For my current learning exercise, I'm studying linked lists and trees. I saw a suggestion recently to destroy data structures recursively by having each node delete its child/children. However in nearly all of examples I've found, the node destructor is empty and some managing class handles destruction using some form of iteration and delete. From a reliability and/or stylistic perspective, is there anything inherently bad about the recursive destructor?
What follows is my implementation of my understanding of the two approaches.
Recursive destruction:
#include <iostream>
struct Node {
static int count;
Node() : num_(count++), p_next_(0) {}
~Node() {
std::cout << "entering " << num_ << "\n";
delete p_next_;
std::cout << " leaving " << num_ << "\n";
}
const int num_;
Node* p_next_;
};
int Node::count = 0;
int main () {
Node* p_head = new Node();
p_head->p_next_ = new Node();
p_head->p_next_->p_next_ = new Node();
delete p_head;
return 0;
}
And here's my take on the managing class handling destruction. Assuming I had defined the following DTOR for Node:
~Node() {std::cout << "Someone deleted " << num_ << "\n";}
I would define the following LinkedList managing class and subsequent main
/* other stuff from above */
class LinkedList {
public:
LinkedList() : p_head_(new Node()) {
p_head_->p_next_ = new Node();
p_head_->p_next_->p_next_ = new Node();
}
~LinkedList() {
while(Node* p_prev = p_head_) {
p_head_ = p_head_->p_next_;
delete p_prev;
}
}
private:
Node* p_head_;
};
int main () {
LinkedList* p_list = new LinkedList();
delete p_list;
return 0;
}
Assuming I'm reading my results correctly, my two implementations do the same thing.
With respect to my recursive destruction example, I think I will almost always need some kind of managing class that holds a copy of head when I'm solving a real problem with code, but the managing class need only delete the head/root node in order to ensure destruction of the entire data structure. It feels more elegant to me, but I've gotten myself into trouble with code that I thought was neat.
Should the managing class be the one responsible for making sure everything gets deleted properly? Or is it better for the underlying data structure to know how to clean itself up? Are there any gotchas that aren't obvious?
Thanks!
--Jordan
edit: A thought occurred to me. If I have an egregiously long chain of Nodes, do I have to worry about a stack overflow during destruction in the first example since recursion is at play?
edit2: I suppose it should have been obvious. And now I just feel just a bit silly. On my machine, if I have more than 64910 nodes, I crash out. So recursion clearly presents a gotcha.
________________________
Task requirements
Transcribe the linked-list post between "Should the managing" and "is at play?", inclusive. The listing is separate material with no connection to the linked-list post.

Data
________________________
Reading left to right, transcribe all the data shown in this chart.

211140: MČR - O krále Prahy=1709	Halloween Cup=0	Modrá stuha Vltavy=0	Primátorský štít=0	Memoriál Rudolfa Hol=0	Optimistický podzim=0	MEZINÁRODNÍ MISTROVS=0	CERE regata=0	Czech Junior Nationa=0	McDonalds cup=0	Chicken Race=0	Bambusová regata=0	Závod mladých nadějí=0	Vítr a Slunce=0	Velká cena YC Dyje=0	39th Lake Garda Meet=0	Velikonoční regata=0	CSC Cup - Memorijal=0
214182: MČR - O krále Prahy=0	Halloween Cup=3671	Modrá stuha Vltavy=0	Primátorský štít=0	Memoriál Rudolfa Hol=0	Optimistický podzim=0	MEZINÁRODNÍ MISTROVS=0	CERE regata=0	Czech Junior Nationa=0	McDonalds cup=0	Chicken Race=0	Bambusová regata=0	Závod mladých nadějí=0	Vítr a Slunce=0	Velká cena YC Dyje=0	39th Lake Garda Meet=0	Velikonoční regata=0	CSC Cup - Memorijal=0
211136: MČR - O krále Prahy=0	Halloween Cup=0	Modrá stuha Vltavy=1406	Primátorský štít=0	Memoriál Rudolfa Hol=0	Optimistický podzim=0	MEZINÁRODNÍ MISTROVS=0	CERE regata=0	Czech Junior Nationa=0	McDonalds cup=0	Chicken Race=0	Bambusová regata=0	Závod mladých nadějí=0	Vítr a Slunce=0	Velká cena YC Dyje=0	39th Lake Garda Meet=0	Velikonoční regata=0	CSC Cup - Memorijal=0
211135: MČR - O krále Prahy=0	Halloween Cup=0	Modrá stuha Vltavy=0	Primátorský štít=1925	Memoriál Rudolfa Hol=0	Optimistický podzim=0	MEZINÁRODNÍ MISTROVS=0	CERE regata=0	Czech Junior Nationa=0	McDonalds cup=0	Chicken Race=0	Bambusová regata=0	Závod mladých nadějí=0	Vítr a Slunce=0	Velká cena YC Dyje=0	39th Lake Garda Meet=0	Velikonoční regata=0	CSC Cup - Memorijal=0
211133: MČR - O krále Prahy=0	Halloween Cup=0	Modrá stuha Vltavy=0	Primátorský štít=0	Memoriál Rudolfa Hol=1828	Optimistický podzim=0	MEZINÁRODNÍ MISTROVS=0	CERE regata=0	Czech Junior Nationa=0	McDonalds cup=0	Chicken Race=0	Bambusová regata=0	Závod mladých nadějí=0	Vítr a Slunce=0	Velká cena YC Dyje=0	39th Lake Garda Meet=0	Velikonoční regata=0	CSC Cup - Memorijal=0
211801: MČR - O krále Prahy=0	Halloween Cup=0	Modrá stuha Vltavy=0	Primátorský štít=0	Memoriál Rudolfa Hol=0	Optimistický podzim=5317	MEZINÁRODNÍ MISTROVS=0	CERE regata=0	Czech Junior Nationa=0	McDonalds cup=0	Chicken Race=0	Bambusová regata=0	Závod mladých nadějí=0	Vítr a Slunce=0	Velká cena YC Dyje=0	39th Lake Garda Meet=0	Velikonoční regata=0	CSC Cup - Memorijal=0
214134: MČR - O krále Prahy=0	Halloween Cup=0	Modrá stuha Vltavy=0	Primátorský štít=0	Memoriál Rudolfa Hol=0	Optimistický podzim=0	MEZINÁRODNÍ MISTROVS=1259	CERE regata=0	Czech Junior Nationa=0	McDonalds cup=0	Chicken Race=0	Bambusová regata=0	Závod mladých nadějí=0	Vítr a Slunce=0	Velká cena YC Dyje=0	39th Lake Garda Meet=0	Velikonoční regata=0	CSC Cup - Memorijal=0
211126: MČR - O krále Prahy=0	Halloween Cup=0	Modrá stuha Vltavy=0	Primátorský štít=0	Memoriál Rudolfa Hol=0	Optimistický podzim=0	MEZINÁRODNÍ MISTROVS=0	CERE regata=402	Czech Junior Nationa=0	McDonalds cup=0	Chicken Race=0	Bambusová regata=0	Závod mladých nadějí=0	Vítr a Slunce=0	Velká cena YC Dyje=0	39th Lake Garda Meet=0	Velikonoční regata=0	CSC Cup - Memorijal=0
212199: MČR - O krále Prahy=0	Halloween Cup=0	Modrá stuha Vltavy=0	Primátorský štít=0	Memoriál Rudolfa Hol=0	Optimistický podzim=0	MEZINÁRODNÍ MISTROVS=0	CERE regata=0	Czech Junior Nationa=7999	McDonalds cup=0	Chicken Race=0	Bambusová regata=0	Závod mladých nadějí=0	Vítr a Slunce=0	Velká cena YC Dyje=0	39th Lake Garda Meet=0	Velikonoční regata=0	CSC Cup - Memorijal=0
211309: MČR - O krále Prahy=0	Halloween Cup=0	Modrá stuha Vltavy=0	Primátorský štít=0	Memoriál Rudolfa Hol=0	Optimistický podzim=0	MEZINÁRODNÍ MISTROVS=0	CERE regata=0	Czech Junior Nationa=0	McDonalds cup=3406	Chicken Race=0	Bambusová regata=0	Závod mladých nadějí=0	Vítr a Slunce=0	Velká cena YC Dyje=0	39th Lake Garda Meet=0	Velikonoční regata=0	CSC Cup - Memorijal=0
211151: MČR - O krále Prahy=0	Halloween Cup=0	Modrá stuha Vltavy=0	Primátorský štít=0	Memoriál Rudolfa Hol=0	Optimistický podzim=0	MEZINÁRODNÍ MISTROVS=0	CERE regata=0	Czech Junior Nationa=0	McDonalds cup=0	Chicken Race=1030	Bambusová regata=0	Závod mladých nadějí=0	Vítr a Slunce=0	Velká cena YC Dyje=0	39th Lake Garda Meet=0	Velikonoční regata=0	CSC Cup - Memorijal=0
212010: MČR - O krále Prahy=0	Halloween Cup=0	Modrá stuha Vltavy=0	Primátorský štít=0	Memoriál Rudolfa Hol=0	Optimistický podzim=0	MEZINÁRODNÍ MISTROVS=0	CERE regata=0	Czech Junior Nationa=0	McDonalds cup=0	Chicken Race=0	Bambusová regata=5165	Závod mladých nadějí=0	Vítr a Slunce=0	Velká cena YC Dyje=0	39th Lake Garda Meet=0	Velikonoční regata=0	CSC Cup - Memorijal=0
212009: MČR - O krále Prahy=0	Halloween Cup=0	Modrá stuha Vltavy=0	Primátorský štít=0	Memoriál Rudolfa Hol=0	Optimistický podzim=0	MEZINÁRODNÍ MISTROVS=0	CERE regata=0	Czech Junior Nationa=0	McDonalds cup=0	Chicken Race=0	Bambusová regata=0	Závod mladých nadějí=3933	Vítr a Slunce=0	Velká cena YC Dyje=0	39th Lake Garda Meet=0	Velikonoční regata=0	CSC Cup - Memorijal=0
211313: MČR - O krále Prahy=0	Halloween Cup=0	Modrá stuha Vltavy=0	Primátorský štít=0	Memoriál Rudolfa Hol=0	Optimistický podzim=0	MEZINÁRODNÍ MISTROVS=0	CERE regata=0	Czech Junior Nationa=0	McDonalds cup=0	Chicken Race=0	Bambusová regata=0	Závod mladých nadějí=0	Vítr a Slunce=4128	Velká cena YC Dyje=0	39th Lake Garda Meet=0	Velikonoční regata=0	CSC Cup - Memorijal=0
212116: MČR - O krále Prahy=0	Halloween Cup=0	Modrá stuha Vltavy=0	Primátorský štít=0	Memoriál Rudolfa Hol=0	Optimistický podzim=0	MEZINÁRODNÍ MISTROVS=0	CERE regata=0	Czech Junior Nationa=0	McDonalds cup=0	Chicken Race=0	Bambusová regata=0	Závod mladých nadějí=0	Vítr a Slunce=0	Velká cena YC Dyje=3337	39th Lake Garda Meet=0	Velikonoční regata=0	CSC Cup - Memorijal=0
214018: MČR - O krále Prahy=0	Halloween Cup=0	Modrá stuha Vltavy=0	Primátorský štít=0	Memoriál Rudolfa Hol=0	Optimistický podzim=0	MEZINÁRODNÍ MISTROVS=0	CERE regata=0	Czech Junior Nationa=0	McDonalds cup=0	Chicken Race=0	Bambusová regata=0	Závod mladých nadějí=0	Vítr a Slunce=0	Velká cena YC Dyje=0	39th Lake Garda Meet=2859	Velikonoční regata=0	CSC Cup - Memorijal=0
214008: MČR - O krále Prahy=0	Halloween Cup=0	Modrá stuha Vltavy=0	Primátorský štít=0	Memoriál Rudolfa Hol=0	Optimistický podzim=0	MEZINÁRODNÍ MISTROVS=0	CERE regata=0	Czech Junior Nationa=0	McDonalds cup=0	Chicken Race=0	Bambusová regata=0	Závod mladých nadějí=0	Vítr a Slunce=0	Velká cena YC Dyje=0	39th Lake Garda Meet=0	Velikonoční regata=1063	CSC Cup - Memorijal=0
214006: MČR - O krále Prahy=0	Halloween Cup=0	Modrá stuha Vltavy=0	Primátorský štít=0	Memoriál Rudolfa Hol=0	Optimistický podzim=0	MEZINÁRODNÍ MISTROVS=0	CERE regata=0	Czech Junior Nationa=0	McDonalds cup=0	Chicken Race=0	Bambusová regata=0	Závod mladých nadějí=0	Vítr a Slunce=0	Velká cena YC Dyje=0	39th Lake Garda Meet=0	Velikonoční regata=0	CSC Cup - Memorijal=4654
________________________
Written solution
Should the managing class be the one responsible for making sure everything gets deleted properly? Or is it better for the underlying data structure to know how to clean itself up? Are there any gotchas that aren't obvious?
Thanks!
--Jordan
edit: A thought occurred to me. If I have an egregiously long chain of Nodes, do I have to worry about a stack overflow during destruction in the first example since recursion is at play?